Taking a look at the TreeBase database for potential project with Gabe & Duncan’s Large Data seminar. It would be interesting to get a working knowledge of the database and the API, making large-scale meta-analyses easy. Many studies seem to select taxa based on what they have in their own lab rather than re-use existing phylogenies, not because it is better suited to answering the questions but because it is more familiar. Access to larger data-sets than typically available in any individual lab, and the ability to test hypotheses across multiple phylogenies could be rather useful.
A nice tutorial on what can be done with the existing data could be quite useful; my cursory search for such a tutorial didn’t turn up much. The ability to grab and re-analyze any set of phylogenetic trees through a pipeline in R would be very useful.
Overview of capabilities
In addition to the web interface, TreeBASE can be accessed programmatically through a stateless web service interface and URL architecture. This interface can deliver data in several different formats, including NEWICK, NEXUS, JSON, NeXML.

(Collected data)

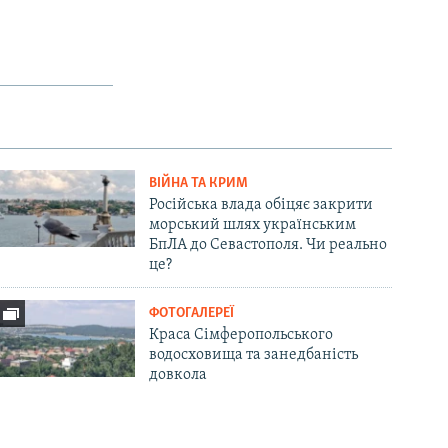
ВІЙНА ТА КРИМ
Російська влада обіцяє закрити
морський шлях українським
БпЛА до Севастополя. Чи реально
це?
ФОТОГАЛЕРЕЇ
Краса Сімферопольського
водосховища та занедбаність
довкола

■ Work to complete
A) From the TreeBASE note, reproduce the passage that starts at the words containing "A nice tutorial" and ends after "be very useful.".
B) Answer these questions using the TreeBASE note:
(i) Whose seminar is the potential project for?
(ii) In what language would a pipeline for grabbing and re-analyzing sets of phylogenetic trees be useful?
(iii) Which data formats does the interface deliver?

■ Answers given
A)
A nice tutorial on what can be done with the existing data could be quite useful; my cursory search for such a tutorial didn’t turn up much. The ability to grab and re-analyze any set of phylogenetic trees through a pipeline in R would be very useful.

B)
(i) Gabe & Duncan's Large Data seminar.
(ii) R.
(iii) NEWICK, NEXUS, JSON and NeXML.